El anuncio se realizó mediante un comunicado conjunto difundido el lunes, representando un caso de convulsión diplomática en la zona del Sahel en África occidental, después de ocho golpes de Estado ocurridos entre 2020 y 2023. Estos tres países, administrados por fuerzas militares, ya se han desvinculado del bloque regional de África occidental CEDEAO y han establecido una entidad denominada Alianza de Estados del Sahel.
Además, han detenido la colaboración en temas de defensa con las potencias occidentales y han perseguido relaciones más sólidas con Rusia. Malí, Burkina Faso y Níger forman parte de la CPI, ubicada en La Haya, desde hace más de dos décadas. Sin embargo, en su declaración, expresaron que ven al tribunal como incapaz de procesar crímenes de guerra, crímenes contra la humanidad, crímenes de agresión y genocidio.
El comunicado no detalló ejemplos específicos de los casos en los que los países estiman que la CPI ha fallado. Estas naciones combaten contra grupos milicianos islamistas que dominan amplias áreas territoriales y han ejecutado ataques frecuentes contra instalaciones militares en este año.
Human Rights Watch y otras organizaciones han señalado a los milicianos, así como a los ejércitos y fuerzas relacionadas de Burkina Faso y Malí, por posibles crímenes atroces.
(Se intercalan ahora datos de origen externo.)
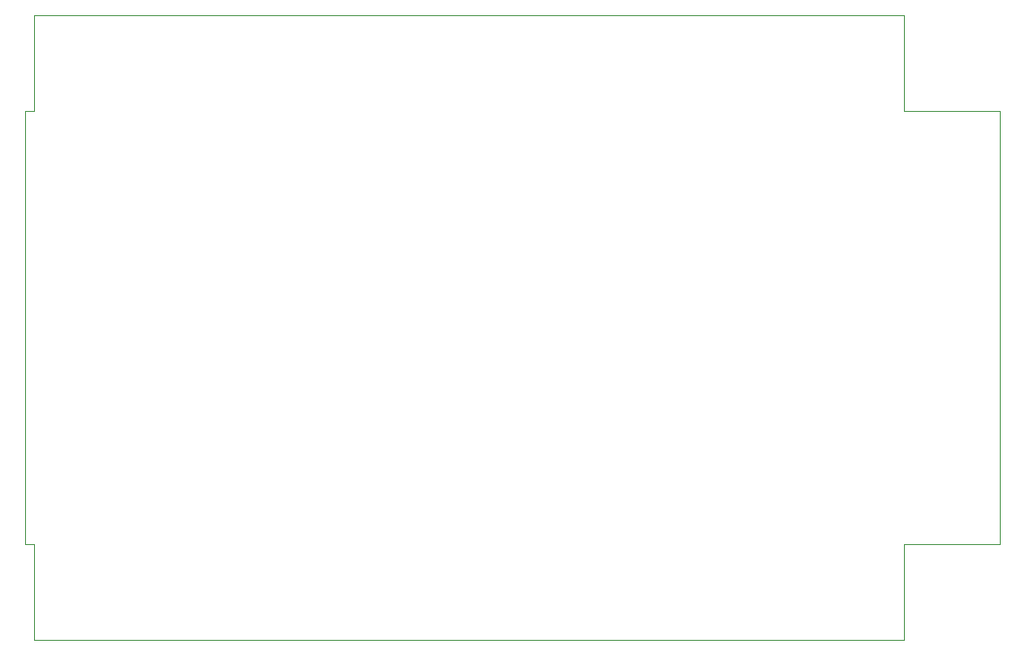
<source format=gbr>
%TF.GenerationSoftware,KiCad,Pcbnew,(6.0.4-0)*%
%TF.CreationDate,2023-07-28T13:04:44-04:00*%
%TF.ProjectId,SignalSlinger,5369676e-616c-4536-9c69-6e6765722e6b,rev?*%
%TF.SameCoordinates,Original*%
%TF.FileFunction,Profile,NP*%
%FSLAX46Y46*%
G04 Gerber Fmt 4.6, Leading zero omitted, Abs format (unit mm)*
G04 Created by KiCad (PCBNEW (6.0.4-0)) date 2023-07-28 13:04:44*
%MOMM*%
%LPD*%
G01*
G04 APERTURE LIST*
%TA.AperFunction,Profile*%
%ADD10C,0.100000*%
%TD*%
G04 APERTURE END LIST*
D10*
X48832400Y-59885000D02*
X131077600Y-59885000D01*
X48010000Y-109897600D02*
X48832400Y-109897600D01*
X48010000Y-68927400D02*
X48832400Y-68927400D01*
X131077600Y-118940000D02*
X48832400Y-118940000D01*
X131077600Y-109897600D02*
X140120000Y-109897600D01*
X131077600Y-118940000D02*
X131077600Y-109897600D01*
X48832400Y-109897600D02*
X48832400Y-118940000D01*
X140120000Y-68927400D02*
X140120000Y-109897600D01*
X48010000Y-68927400D02*
X48010000Y-109897600D01*
X131077600Y-68927400D02*
X140120000Y-68927400D01*
X48832400Y-68927400D02*
X48832400Y-59885000D01*
X131077600Y-59885000D02*
X131077600Y-68927400D01*
M02*

</source>
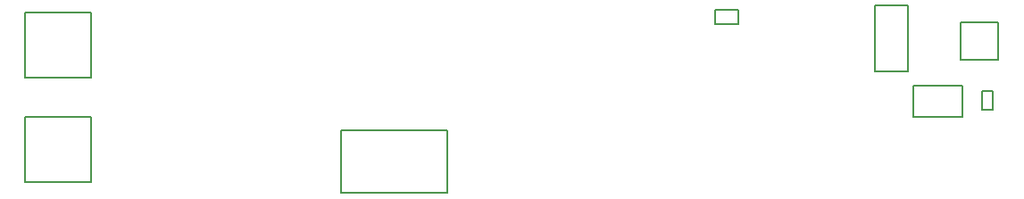
<source format=gbr>
%TF.GenerationSoftware,Altium Limited,Altium Designer,22.2.1 (43)*%
G04 Layer_Color=8388736*
%FSLAX26Y26*%
%MOIN*%
%TF.SameCoordinates,49CA406D-FE3E-4379-A0B2-47437619DC98*%
%TF.FilePolarity,Positive*%
%TF.FileFunction,Other,Top_3D_Body*%
%TF.Part,Single*%
G01*
G75*
%TA.AperFunction,NonConductor*%
%ADD129C,0.007874*%
D129*
X3444449Y327520D02*
X3625552Y327521D01*
X3444449Y327520D02*
X3444449Y442482D01*
X3625552Y442480D01*
X3625552Y327521D01*
X3297992Y744016D02*
X3422008Y744015D01*
X3297992Y744016D02*
X3297992Y495985D01*
X3422008Y495985D01*
Y744015D01*
X3760472Y539528D02*
Y680472D01*
X3619528Y680472D02*
X3760472Y680472D01*
X3619528Y539528D02*
X3619528Y680472D01*
X3619528Y539528D02*
X3760472Y539528D01*
X3701151Y423583D02*
X3740521Y423582D01*
X3701151Y352716D02*
X3701151Y423583D01*
X3701151Y352716D02*
X3740521D01*
Y423582D01*
X2788189Y727456D02*
X2788189Y672339D01*
X2701575Y727457D02*
X2788189Y727456D01*
X2701575Y672338D02*
X2701575Y727457D01*
X2701575Y672338D02*
X2788189Y672339D01*
X1703425Y278110D02*
X1703426Y41890D01*
X1306574Y278110D02*
X1703425Y278110D01*
X1306574Y278110D02*
X1306575Y41890D01*
X1703426Y41890D01*
X127953Y472953D02*
X372047D01*
Y717047D01*
X127953D02*
X372047D01*
X127953Y472953D02*
Y717047D01*
Y82953D02*
X372047D01*
Y327047D01*
X127953D02*
X372047D01*
X127953Y82953D02*
Y327047D01*
%TF.MD5,66f83729f45ebf5c0d1f183180fc8d31*%
M02*

</source>
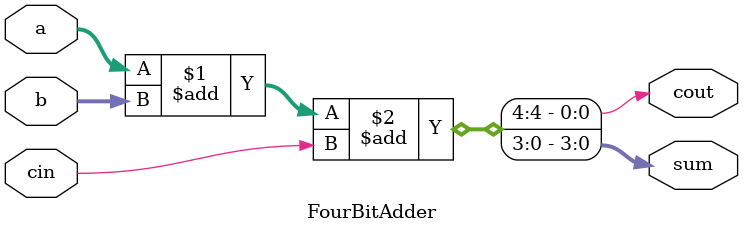
<source format=v>
`timescale 1ns / 1ps
module FourBitAdder(
input [3:0] a,b,
input cin,
output [3:0] sum,
output cout
    );
assign {cout,sum} = a+b+cin;
endmodule

</source>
En abril, especialistas de Naciones Unidas indicaron que la supuesta ejecución sumaria de varias decenas de civiles por parte de las fuerzas malienses podría clasificarse como crímenes de guerra.
La CPI mantiene una investigación activa en Malí desde 2013, enfocada en presuntos crímenes de guerra cometidos principalmente en las regiones septentrionales de Gao, Tombuctú y Kidal, que habían quedado bajo dominio miliciano. En ese mismo año, Francia llevó a cabo una intervención para repeler a los insurgentes. La indagación sobre Malí se inició a partir de una remisión realizada por el Gobierno de ese momento.